Non solo ma la norma suddetta potrebbe anche essere  interpretata nel senso di applicare ai parchi regionali quanto previsto per quelli nazionali dall’art.12.4 (legge 349/1991) per il quale relativamente alle aree di promozione economica e sociale il piano del parco è approvato dalla Regione d’intesa con Ente Parco e Comuni.  
Infine occorre ricordare che la legge regionale ligure vigente in materia di aree protette (legge regionale 12/1995) prevede al comma 5 articolo 11 che: “La Comunità ha, inoltre, funzione consultiva dell’Ente di gestione dell’area protetta. In particolare, esprime parere obbligatorio o vincolante, secondo le previsioni dello Statuto”. Ora lo statuto del Parco Montemarcello Magra Vara all’articolo 27 non prevede in nessun caso pareri vincolanti della Comunità del Parco ma ciò non esclude che invece questi vengano inseriti ad esempio in relazione alle aree meno vincolate del piano del parco, al regolamento delle attività del Parco , alla stessa approvazione del piano pluriennale economico sociale e non limitarsi a fare concorrere, la Comunità del Parco, alla predisposizione delle indicazioni per la sua elaborazione come invece afferma lo statuto all’articolo 27.

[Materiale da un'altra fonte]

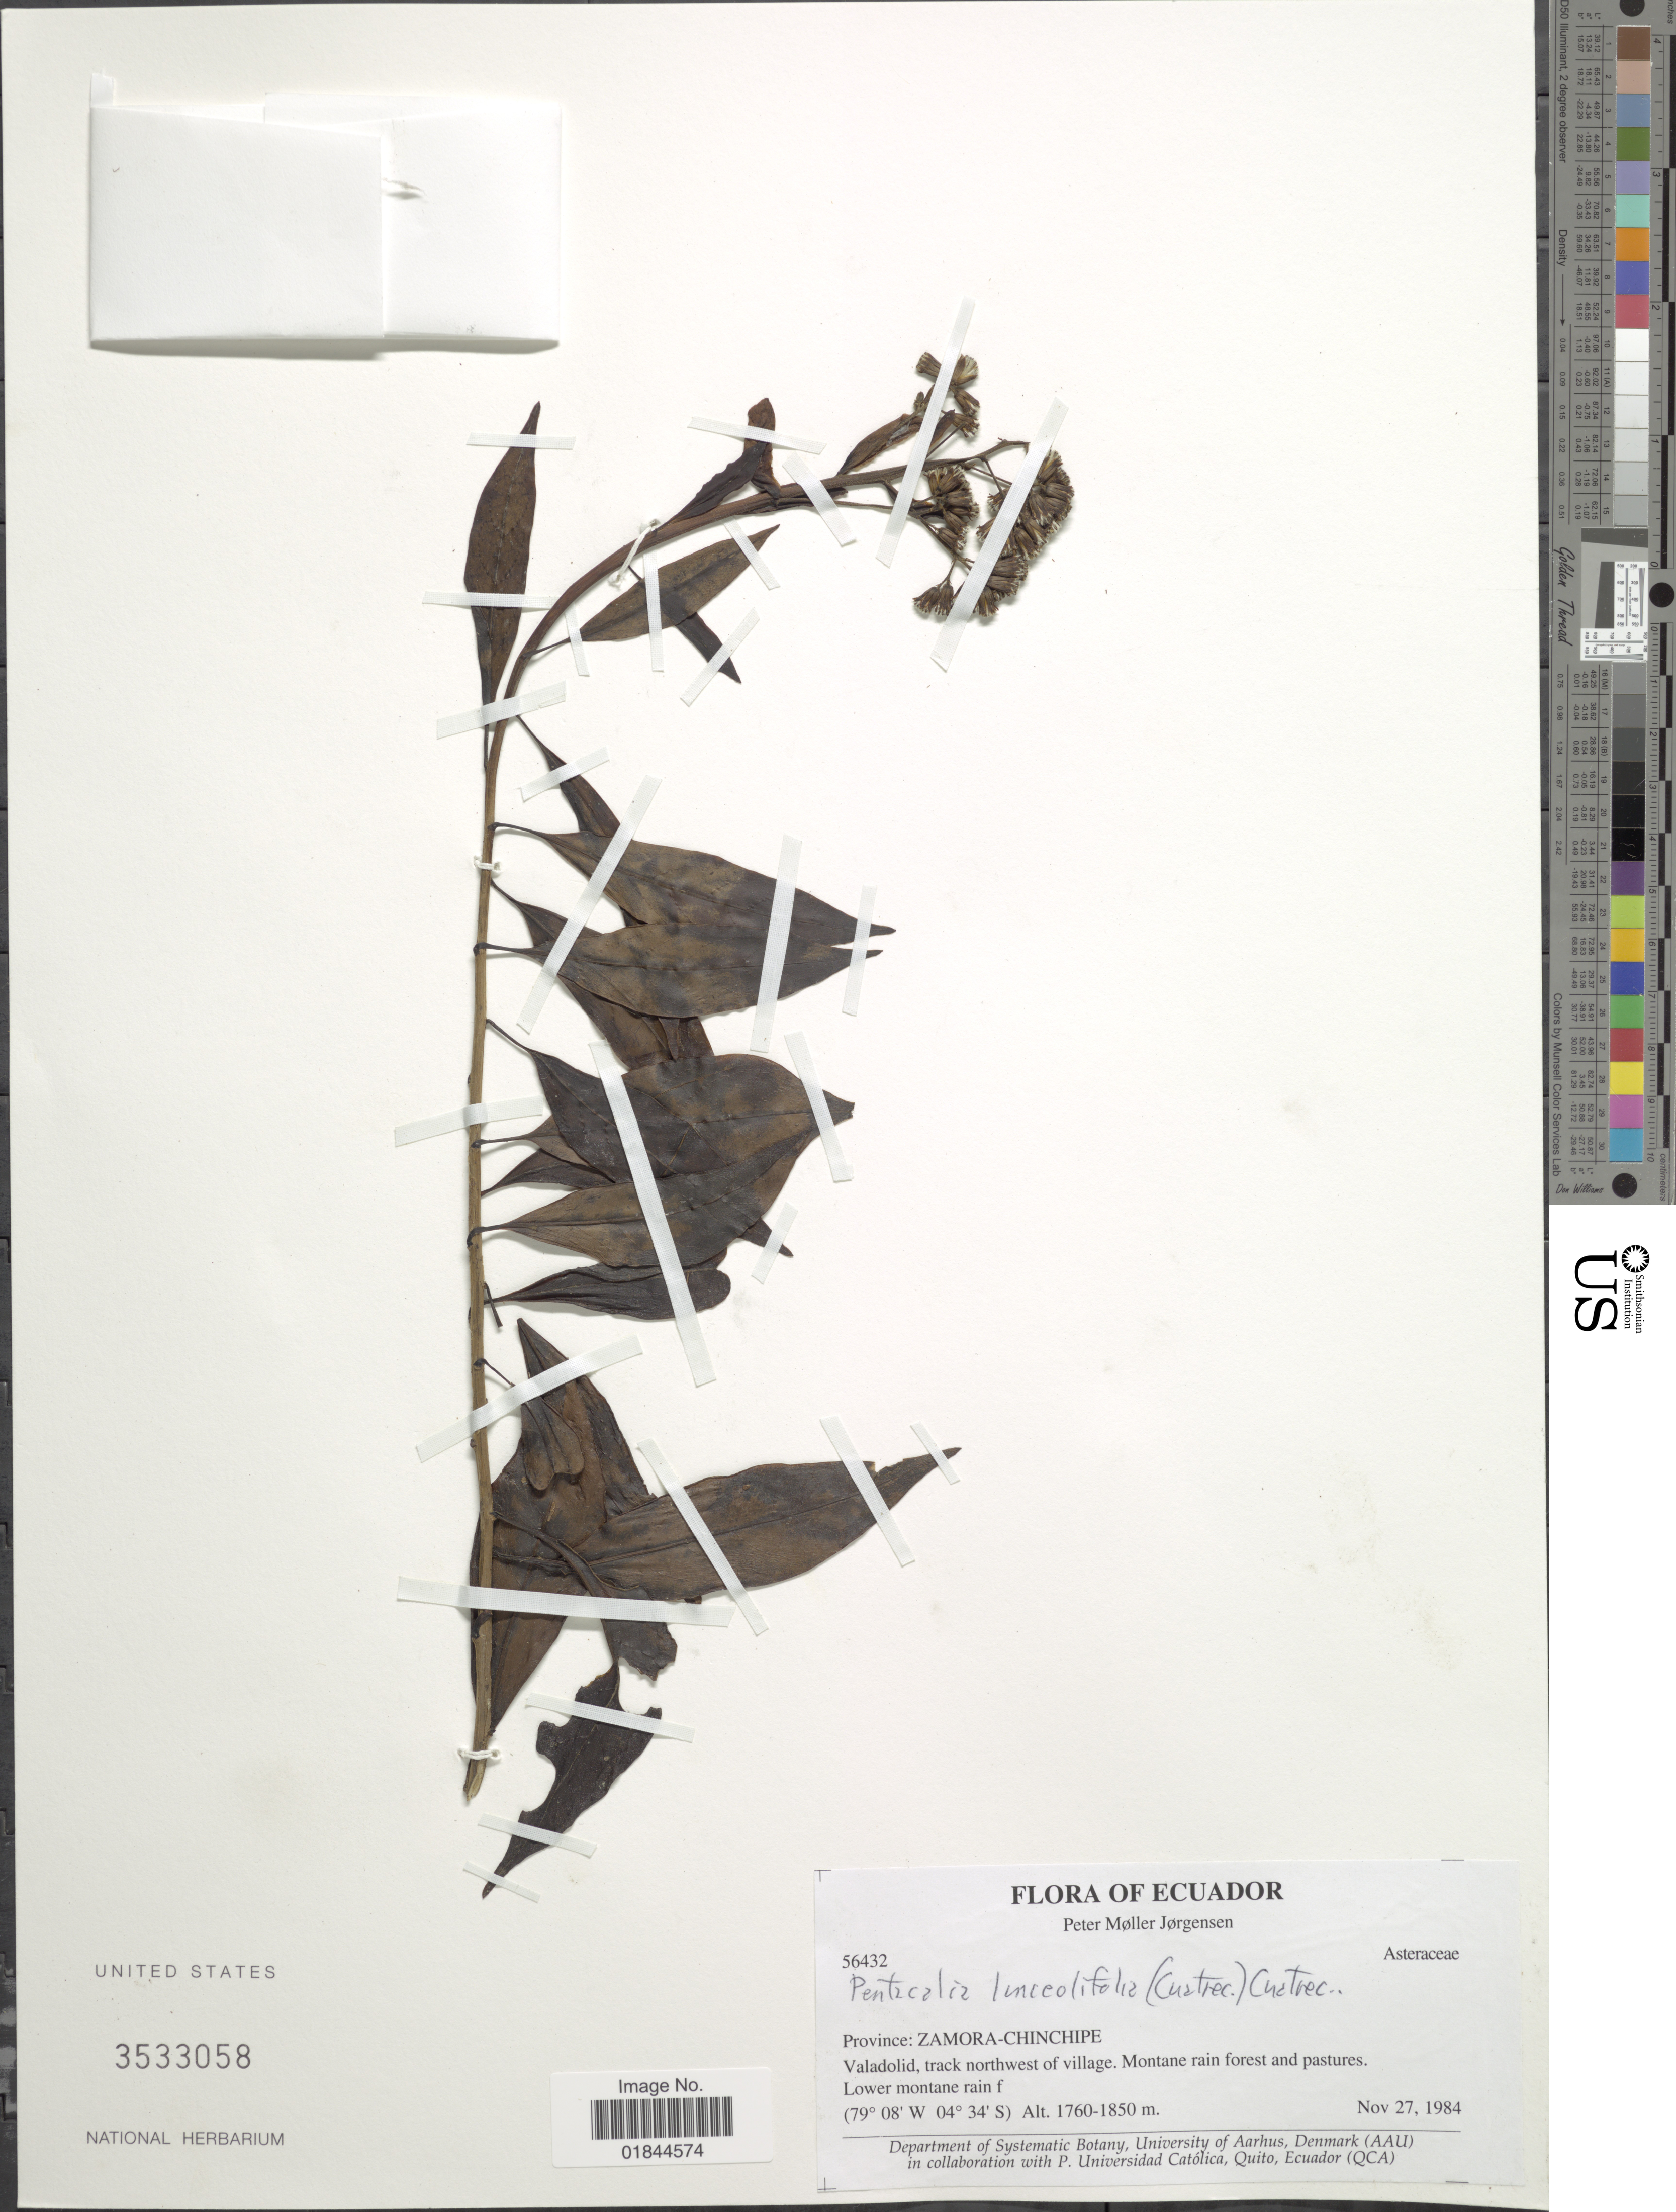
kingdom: Plantae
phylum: Tracheophyta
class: Magnoliopsida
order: Asterales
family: Asteraceae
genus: Pentacalia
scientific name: Pentacalia lanceolifolia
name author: (Cuatrec.) Cuatrec.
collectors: P. M. Jørgensen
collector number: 56432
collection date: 1984-11-27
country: Ecuador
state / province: Zamora-Chinchipe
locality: Valadolid, track northwest of village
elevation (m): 1760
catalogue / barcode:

È chiaro però che queste modifiche del ruolo e delle funzioni dei Comuni e della Comunità Parco non possono aggirare la ratio che sta alla base della istituzione dei Parchi. In questo senso il ruolo dell'Ente Parco deve restare quello di un soggetto amministrativo ad elevata specializzazione tecnico scientifica, con una rilevante indipendenza dalle strutture di derivazione politico rappresentativa. Questo proprio per la diversa rappresentanza di interessi tra i due Enti. L’Ente Parco quindi deve perseguire la finalità di conservazione/valorizzazione del patrimonio naturale, non attraverso un processo di continua contrattazione corporativa tra Comuni ed Enti, ma all’interno di un sistema di procedure e strumenti di gestione il più possibile oggettive e scientifiche attuate attraverso responsabilità tecniche precise e trasparenti.